*** Passage shown
Mudhal Idam () is a 2011 Indian Tamil romantic comedy film written and directed by newcomer R. Kumaran. The film, starring Vidharth of Mynaa fame along with debutante Kavitha Nair, is notably AVM Productions' 175th production.

Plot
Mahesh (Vidharth) is a thug in Thanjavur whose only ambition is to emerge as the Number 1 rowdy with his name topping the list of wanted criminals in the local police station.  He is called 'Yamakunji' (junior lord of dead) by his friends, for he wants to send fear in the spine of his opponents. He indulges in all unlawful activities to achieve his mission. For his mother (Kalairani), he is the best son on earth. She earns her livelihood running an idly shop. Mahesh meets Mythili (Kavitha Nair), a school student and daughter of a bus conductor Ponnusamy (Ilavarasu). Mythili falls for him; however, Ponnusamy opposes their affair. Things take a turn when Karuppu Balu (Kishore), the number one rowdy in the area, comes out of jail. Mahesh incurs the wrath of the aspiring MLA for no fault of his. Things take a turn when Mythili elopes from her house and Mahesh is forced to kill Balu. The movie ends with a strong message.

Cast

 Vidharth as Mahesh
 Mohana (Kannada) as Mythili
 Kishore as Karuppu Balu
 Kalairani as Mahesh's mother
 Ilavarasu as Ponnusamy
 Gadam Kishan as Dinesh
 Appukutty
 Ponnambalam
 Thirumurugan
 Manobala
 Namo Narayana
 Mayilsamy
 Keerthi Chawla

Soundtrack
The soundtrack was composed by D. Imman.
******
*** Source material
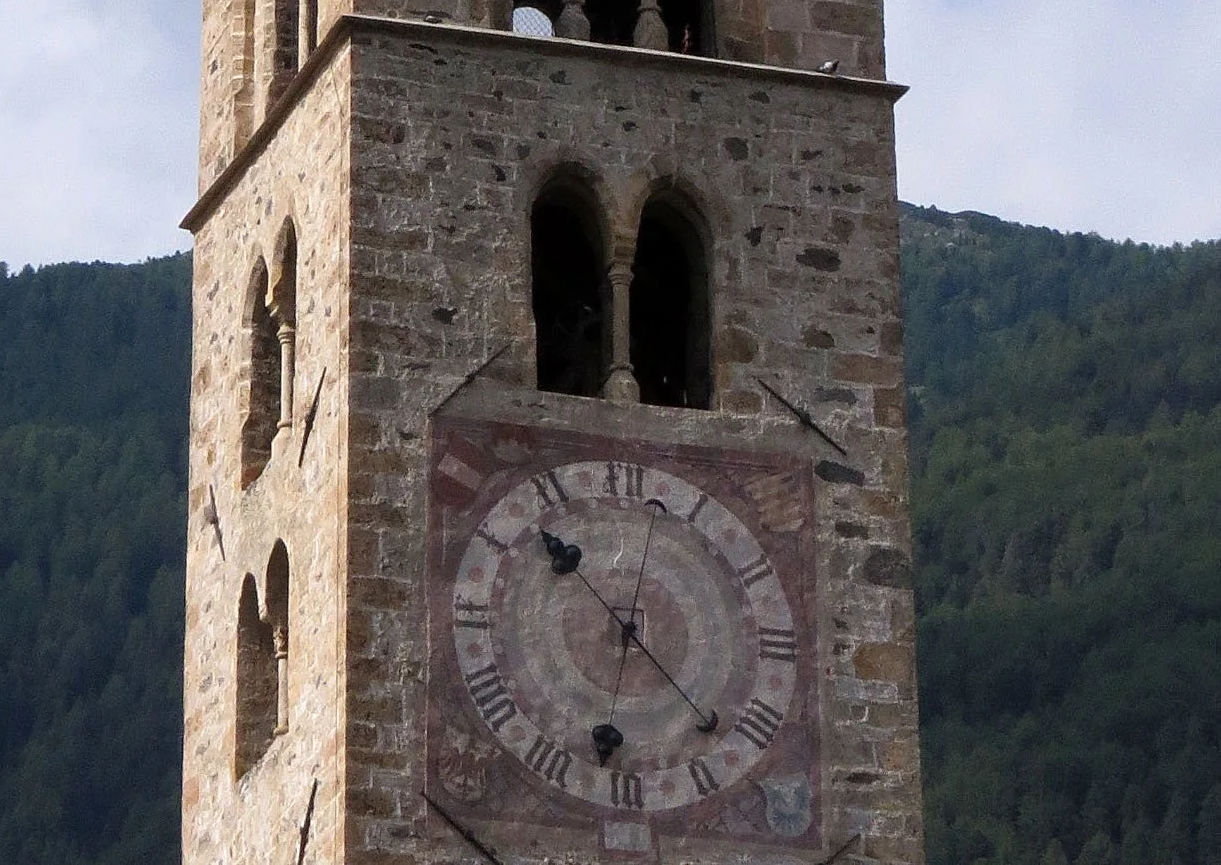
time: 10:22
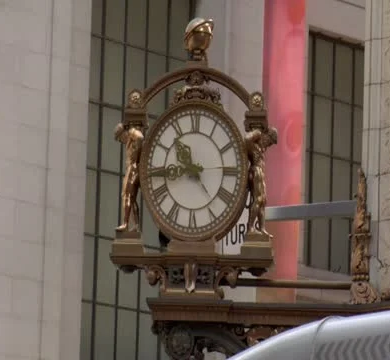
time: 10:43
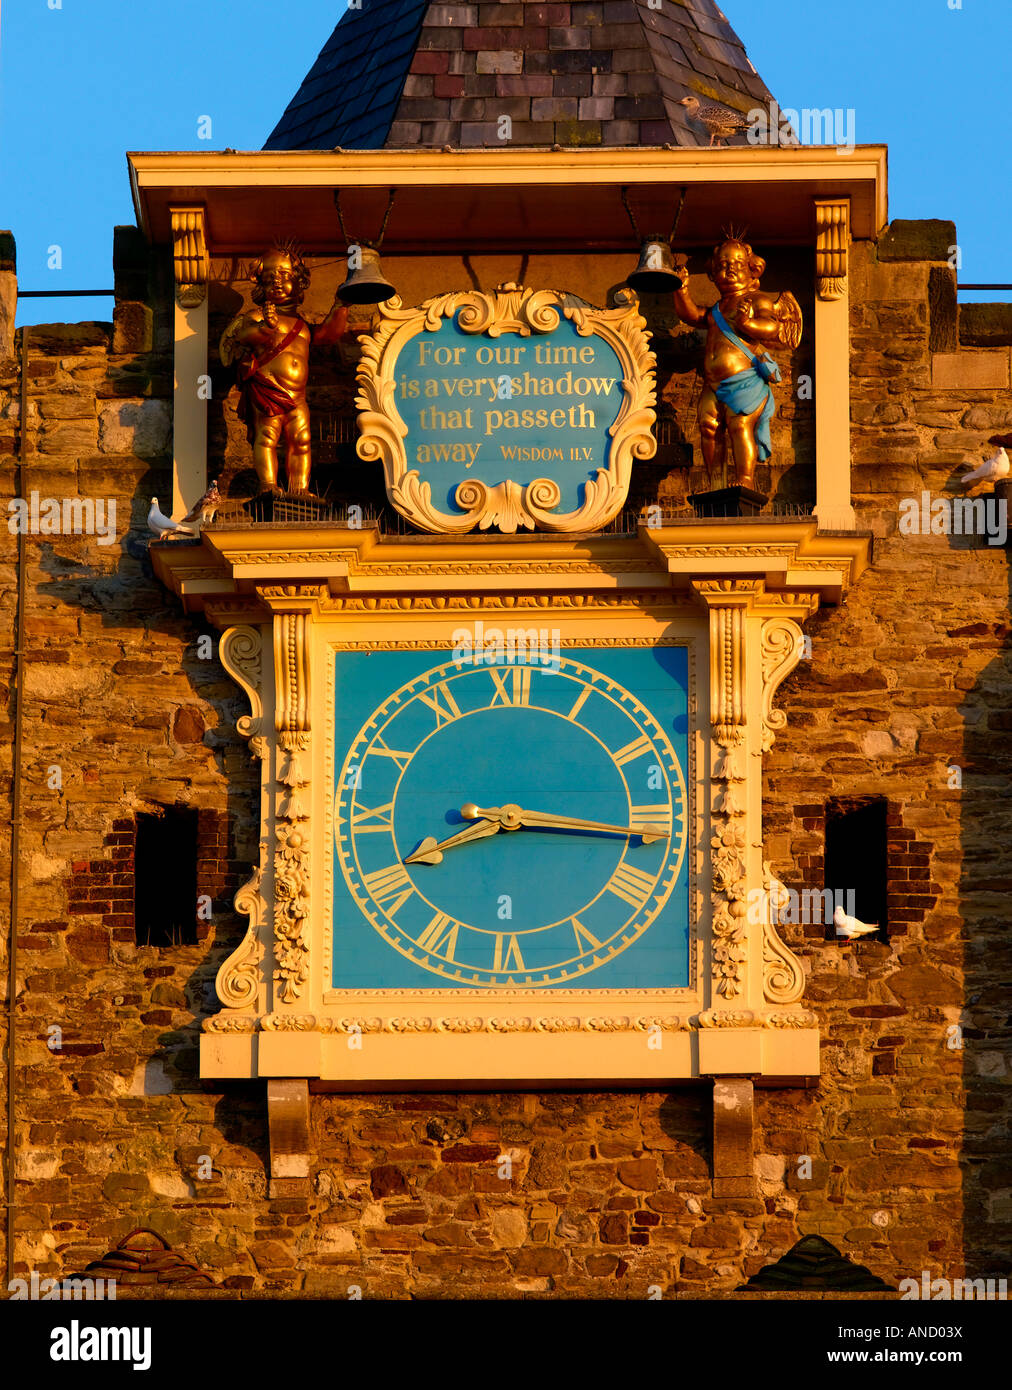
******
* Exercise prompt:
Say whether each statement agrees with the film article about Mudhal Idam, answering yes or no and quoting the deciding words: (a) Mahesh's mother makes her living from an idly shop; (b) Ponnusamy works as a bus driver; (c) R. Kumaran composed the soundtrack.

* Solution to this task:
(a) Yes: "She earns her livelihood running an idly shop."
(b) No: "daughter of a bus conductor Ponnusamy (Ilavarasu)"
(c) No: "The soundtrack was composed by D. Imman."